Если бы в столь зыбком занятии, как стихотворство, была своя шкала Эло, как в шахматах… Если бы мы сравнили условные «рейтинги» Бродского и Рейна, стало бы ясно, что по всем «показателям» менее удачливый близок к избраннику Фортуны и все же чуть недотягивает, проигрывает. Не проигрывает собственно в поэзии. Пожалуй, даже превосходит силой воображения, «далековатостью» сопрягаемых идей… У Рейна и Бродского много общего, и сравнение корректно. Рейн — старший товарищ, но они — из одной среды, компании, с улиц одного города, из одного времени. Мелодии, ритмы нью-орлеанского джаза проникли тогда на Выборгскую сторону. «Трофейные» фильмы, воздух тайной свободы, треск «глушилок», жаргон фарцовки. Общие книги, знакомые девушки. Чтение англосаксов. Кафка и социалистическая действительность. Живая Ахматова…
Теперь видно, что всерьез остались от тех ленинградских лет Бродский и его судьба, ранние стихи еще не усохшего Горбовского, пленительно-доподлинная проза Довлатова, воспоминания Наймана. И стихи и поэмы Рейна. Рейн и Бродский — из одного «клона». Может быть, почти одновременно явившиеся элементы одного ядерного распада (ведь и в поэзии, как в геологии, фиксируется последовательность формообразования, и, как в химии, есть в ней своя таблица Менделеева). Сходны плотностью стиха, ритмами. В предыстории звука — церковные молитвы и манифесты русских царей (и то, и другое — выдающиеся образцы верлибра). Некоторые стихотворения Михаила Кузмина, например, волшебные «Переселенцы», «Старый бродяга в Аддис-Аббебе…» Гумилева. Опыт конструктивистов, от которого не стоило бы отрекаться.
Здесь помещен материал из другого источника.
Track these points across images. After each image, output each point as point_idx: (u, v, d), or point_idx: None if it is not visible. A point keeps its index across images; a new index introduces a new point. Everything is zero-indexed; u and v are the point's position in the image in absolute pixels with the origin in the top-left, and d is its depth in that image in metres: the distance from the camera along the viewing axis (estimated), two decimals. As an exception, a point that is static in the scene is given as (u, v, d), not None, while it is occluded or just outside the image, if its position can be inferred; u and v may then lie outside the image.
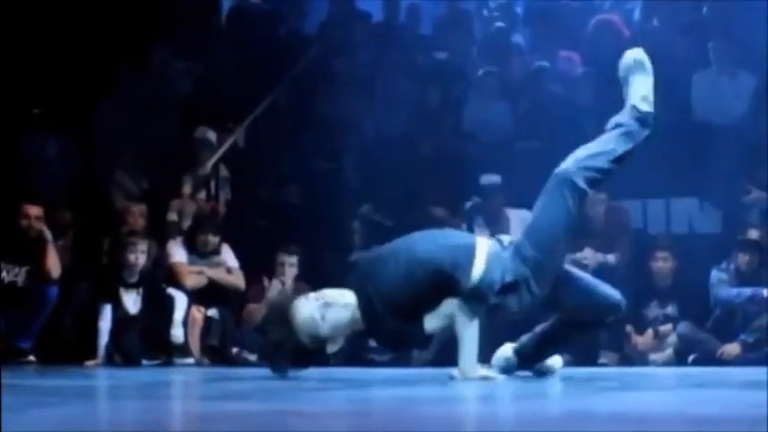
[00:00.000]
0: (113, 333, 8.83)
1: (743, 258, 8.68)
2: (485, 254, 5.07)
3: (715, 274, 8.71)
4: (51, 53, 10.82)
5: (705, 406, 3.43)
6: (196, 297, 9.18)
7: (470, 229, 8.96)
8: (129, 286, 8.98)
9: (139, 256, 9.00)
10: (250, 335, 9.29)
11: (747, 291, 8.54)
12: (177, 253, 9.38)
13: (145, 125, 10.99)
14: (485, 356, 5.18)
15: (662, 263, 8.98)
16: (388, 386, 4.72)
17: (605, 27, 11.39)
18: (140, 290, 9.00)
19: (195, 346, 9.05)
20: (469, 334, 4.91)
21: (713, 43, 10.34)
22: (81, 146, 10.79)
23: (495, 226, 9.32)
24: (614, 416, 2.98)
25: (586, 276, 5.46)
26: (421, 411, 3.25)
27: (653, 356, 8.73)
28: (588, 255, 9.03)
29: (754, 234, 8.85)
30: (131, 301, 8.98)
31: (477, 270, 5.01)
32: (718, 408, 3.32)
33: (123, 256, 9.00)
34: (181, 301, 9.08)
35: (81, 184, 10.53)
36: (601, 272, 8.96)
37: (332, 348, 5.04)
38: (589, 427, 2.66)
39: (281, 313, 5.05)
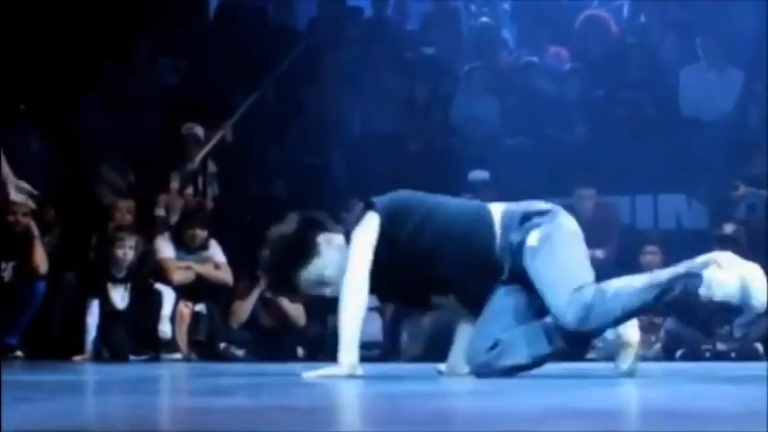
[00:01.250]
0: (101, 328, 8.83)
1: None
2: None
3: None
4: (37, 49, 10.79)
5: (693, 401, 3.43)
6: (184, 292, 9.18)
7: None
8: (117, 281, 8.98)
9: (128, 252, 9.00)
10: (238, 330, 9.30)
11: None
12: (165, 248, 9.38)
13: (132, 120, 10.98)
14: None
15: (651, 257, 9.01)
16: (377, 381, 4.71)
17: (594, 23, 11.41)
18: (128, 285, 8.99)
19: (183, 341, 9.05)
20: None
21: (701, 39, 10.36)
22: (67, 142, 10.77)
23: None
24: (602, 411, 2.98)
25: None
26: (408, 406, 3.25)
27: (641, 352, 8.75)
28: (576, 250, 9.03)
29: (729, 229, 8.87)
30: (119, 297, 8.98)
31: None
32: (707, 403, 3.32)
33: (111, 252, 9.00)
34: (168, 296, 9.07)
35: (67, 180, 10.51)
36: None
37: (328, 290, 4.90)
38: (576, 422, 2.66)
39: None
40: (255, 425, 2.57)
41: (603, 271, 8.84)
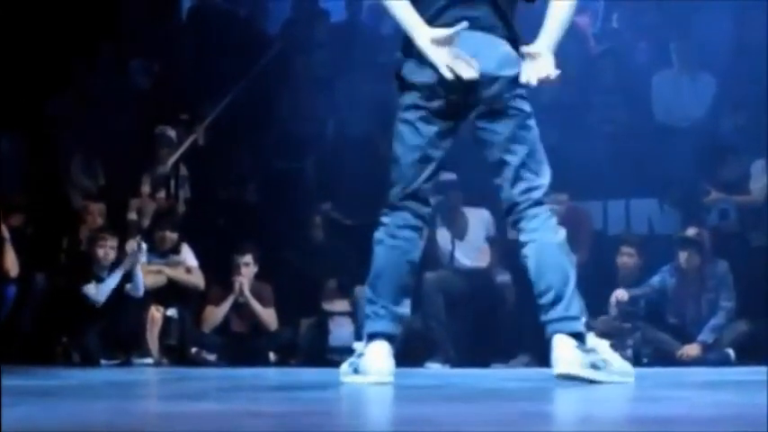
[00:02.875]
0: (73, 331, 8.84)
1: (682, 256, 8.80)
2: None
3: None
4: (7, 50, 10.72)
5: (664, 407, 3.43)
6: (155, 297, 9.14)
7: (432, 227, 8.89)
8: (99, 281, 8.98)
9: (109, 252, 9.05)
10: (209, 335, 9.27)
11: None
12: (136, 252, 9.35)
13: (103, 123, 10.93)
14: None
15: (627, 258, 9.05)
16: (347, 385, 4.70)
17: (570, 29, 11.41)
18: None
19: (154, 345, 9.01)
20: None
21: (674, 44, 10.39)
22: (38, 144, 10.71)
23: (453, 223, 9.35)
24: (571, 416, 2.98)
25: None
26: (375, 411, 3.24)
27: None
28: (549, 255, 9.04)
29: (691, 232, 8.92)
30: (102, 296, 8.99)
31: None
32: (677, 409, 3.32)
33: (92, 252, 9.04)
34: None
35: (38, 183, 10.45)
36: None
37: None
38: (544, 427, 2.65)
39: None
40: (225, 430, 2.56)
41: (576, 276, 8.91)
Поэмы Луговского. И, конечно, традиция петербургского (некрасовского) фельетона, влияние «Столбцов» Заболоцкого, который в Петрополе всегда будет велик. Давление петербургской чеканности. В общем, Бродский и Рейн близки, немало, однако, и существенных различий. Поэты обычно не любят коллег-современников. Но охотно ищут сюзников в прошлом. Апеллируют к предшественникам, предкам, преследуя свою корысть. Так, не случайны похвалы Бродского Цветаевой, которую, по его мнению, обделила Шведская академия. Цветаевой, а не Ахматовой, которая так любила юного Иосифа, и к которой, на наш скромный взгляд, внимание всемогущих шведов более заслуженно. (Ничего, по словам Анны Андреевны, за такую судьбу «Нобелевки мало»!). Обращение Бродского к наследию Цветаевой, по крайней мере, закономерно, а бывают, заметим, и необоснованные претензии на наследство, самоуверенное самозванство. Например, лестно и выгодно родство с Хлебниковым. Характерно, что один из идолов нашей эстрадной поэзии, дорожащий только более или менее удавшимися метафорами, цитируя Велимира, ничего не мог вспомнить, кроме расхожего (хотя и прелестного): «Песенка — лесенка в сердце другого». Потому, что нет глубинной связи с глыбой.
Эмоциональное у Бродского все более выцветает, покрывается риторикой, хотя и высокого класса, «золотого сечения». Иногда чувствуется презрение автора к читателю с высоты могучего ума. У Рейна — чувство и сочувствие. Читатель — его единственное прибежище. Любимец Бродского — Баратынский, Рейна — Пушкин. «Нобелевку» даром не дают. Бродскому выпала высота судьбы, равная дарованию. Ему была дана сила воли, помноженная на вдохновение. Судьба Рейна скромнее. Но там — мощь изощренного интеллекта, «змеиной мудрости расчет», ученая голова, сухость. Здесь — несколько больше сердца, боли. Наверное, Бродский больший поэт, чем Рейн, но, думаю, Рейн — больше поэт, чем Бродский. Живей!